European Civil Protection and Humanitarian Aid Operations

Service tools

Needs assessment

Needs assessment
© European Union / ECHO / Mathias Eick
What is it?

In accordance with the humanitarian principles, the European Union seeks to address the needs of the most vulnerable people facing humanitarian crises and disasters. Assessing needs refers to obtaining and analysing information about the needs of people suffering from crises. Assessment provides evidence to decide if external intervention is required and contributes to the design and implementation of an adequate humanitarian response.

Why is this important?

Humanitarian needs have increased massively over the past few years, and humanitarian funds have struggled to keep up. This has resulted in a growing gap between needs and response. States, humanitarian organisations and other stakeholders have made an effort to bridge this gap by committing to work more efficiently and effectively together through initiatives such as the Grand Bargain.

Many countries are prone to recurrent crises because of weather patterns or unstable internal situations. Gathering information and monitoring risks help decision-making and consequently ensures that humanitarian assistance is delivered in a timely and targeted manner. Assessment and monitoring contribute enable humanitarian organisations to be better prepared and able to proactively intervene when enhanced risks of crises are identified.

Finally, some crises receive limited attention from media and the international donor community. Nevertheless, people affected by such “forgotten crises” are often among the most vulnerable and cannot be neglected.

INFORM AND CRISIS INDEX & FORGOTTEN CRISIS 2019 Print
How are we helping?

The European Union delivers its humanitarian aid on the basis of the principles of humanity, impartiality, neutrality and independence as set out in the Lisbon Treaty and confirmed in the European Consensus on Humanitarian Aid. However, resources are scarce in the face of current and future crises and allocation choices need to be based on evidence.

The European Commission's Civil Protection and Humanitarian Aid Operations (ECHO) has developed a two-phase framework to assess and analyse needs across countries and crises. This framework provides the evidence to prioritise needs, allocate funding, and develop the humanitarian implementations plans (HIPs).

The first phase is a global evaluation with two dimensions:

  • The Index for Risk Management (INFORM) is a tool based on national indicators and data which allows for a comparative analysis of countries to identify their level of risk of humanitarian crises and disasters. It includes three dimensions of risk: exposure to natural and man-made hazards, population vulnerability, and national coping capacity. The INFORM data is also used to calculate a Crisis Index that identifies countries suffering from a natural disaster, conflict, hosting a large number of displaced people, or a combination of the three.
  • The Forgotten Crisis Assessment (FCA) identifies serious humanitarian crisis situations where the affected populations do not receive enough international aid, or no aid at all. These crises are characterised by low media coverage, a lack of donor interest (as measured through aid per capita) and a weak political commitment to solve the crisis, resulting in an insufficient presence of humanitarian organisations.

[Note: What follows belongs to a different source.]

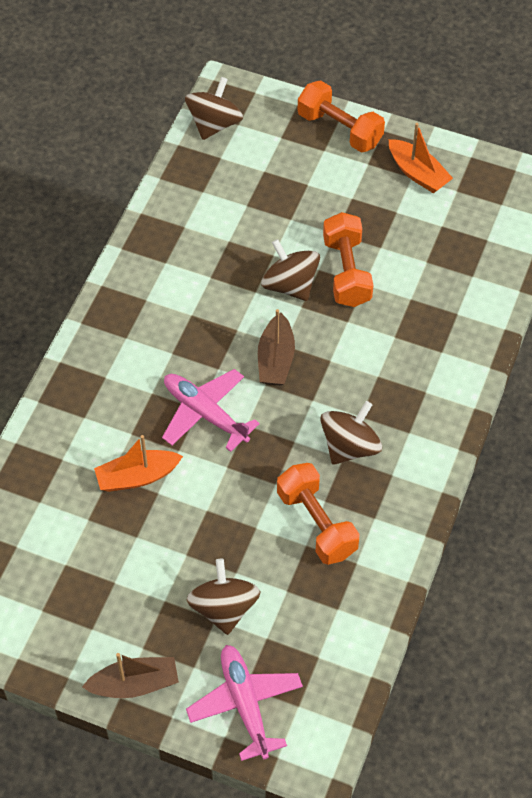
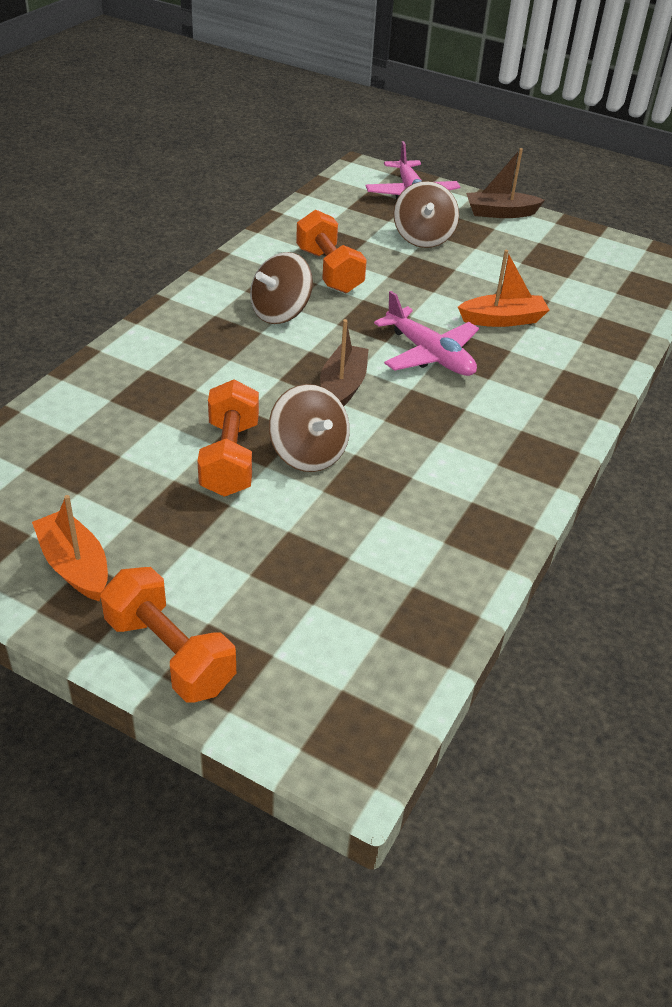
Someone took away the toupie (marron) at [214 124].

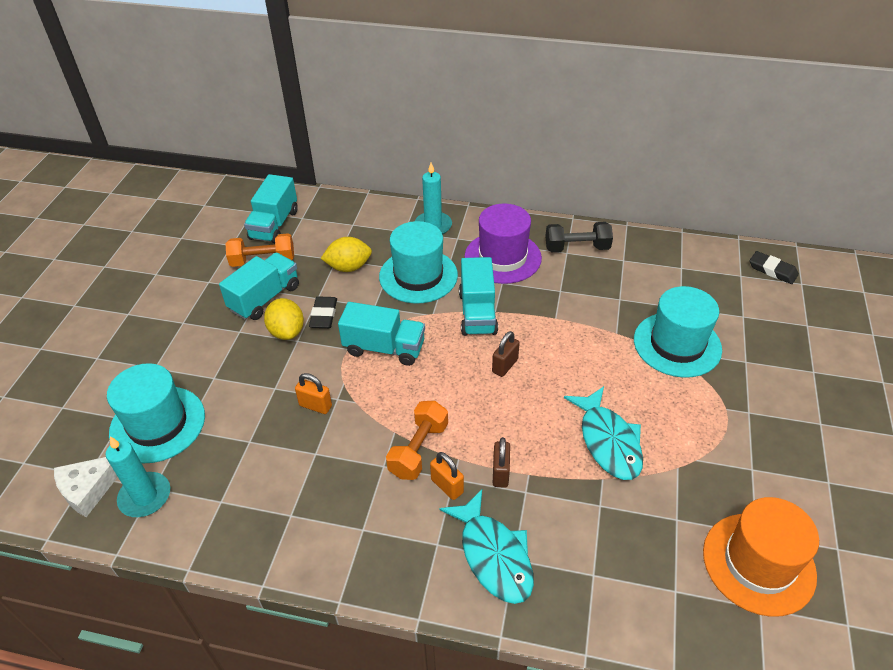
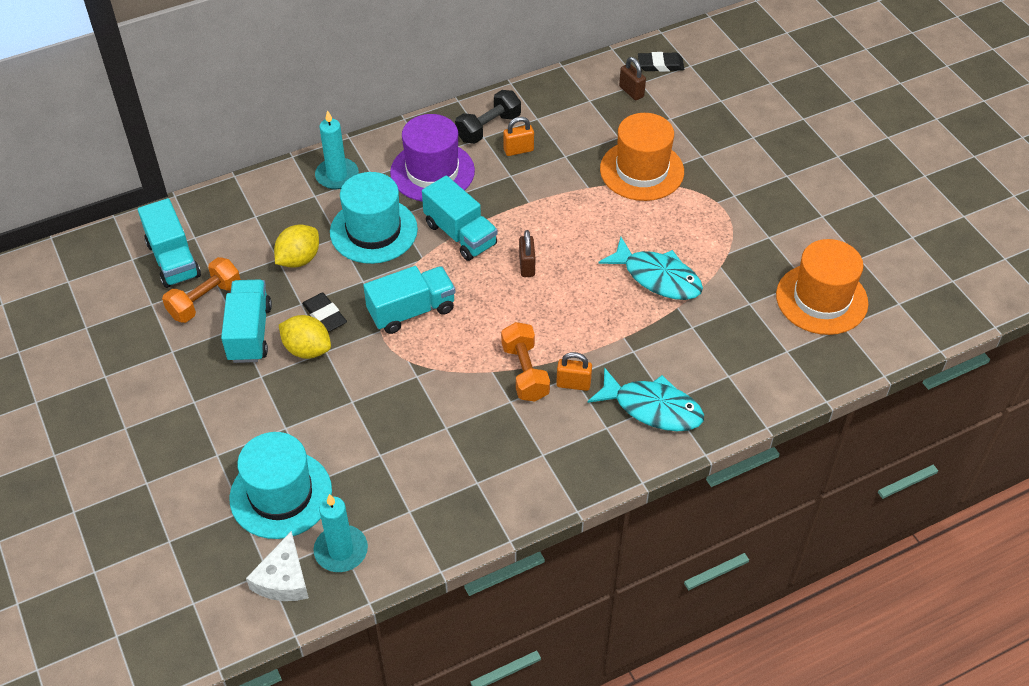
Someone carried the cadenas (orange) from [315 406] to [518 150]. Someone carried the cadenas (marron) from [500 473] to [631 92]. Someone repainted the chapeau (turquoise) at [677 344], which became the chapeau (orange) at [642 170].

The second phase of the framework focuses on context and response analysis.

  • The Integrated Analysis Framework (IAF) is an in-depth assessment carried out by European Commission humanitarian experts. It consists of a qualitative assessment of humanitarian needs per single crisis, also taking into account affected populations and foreseeable trends.

The European Commission is also committed to improve the capacity, quality, and coordination of needs-assessment approaches across the humanitarian sector. It is a co-convener of the Grand Bargain Needs Assessment Work Stream, together with the United Nations Office for the Coordination of Humanitarian Affairs (OCHA). Additionally, the European Commission:

  • supports the work of the Inter-Agency Standing Committee (IASC) related to assessment and analysis tools and guidance (such as the rollout of the Humanitarian Programme Cycle);
  • funds global needs-assessment initiatives with partner organisations through the Enhanced Response Capacity (ERC) budget;
  • promotes efforts aimed at improving coordinated needs-assessment methodologies and processes in humanitarian assistance, including through donor platforms, such as the Good Humanitarian Donorship (GHD) initiative;
  • supports the global INFORM initiative, as well as national and regional assessments of the risk of humanitarian crises and disasters that are based on the INFORM methodology and process.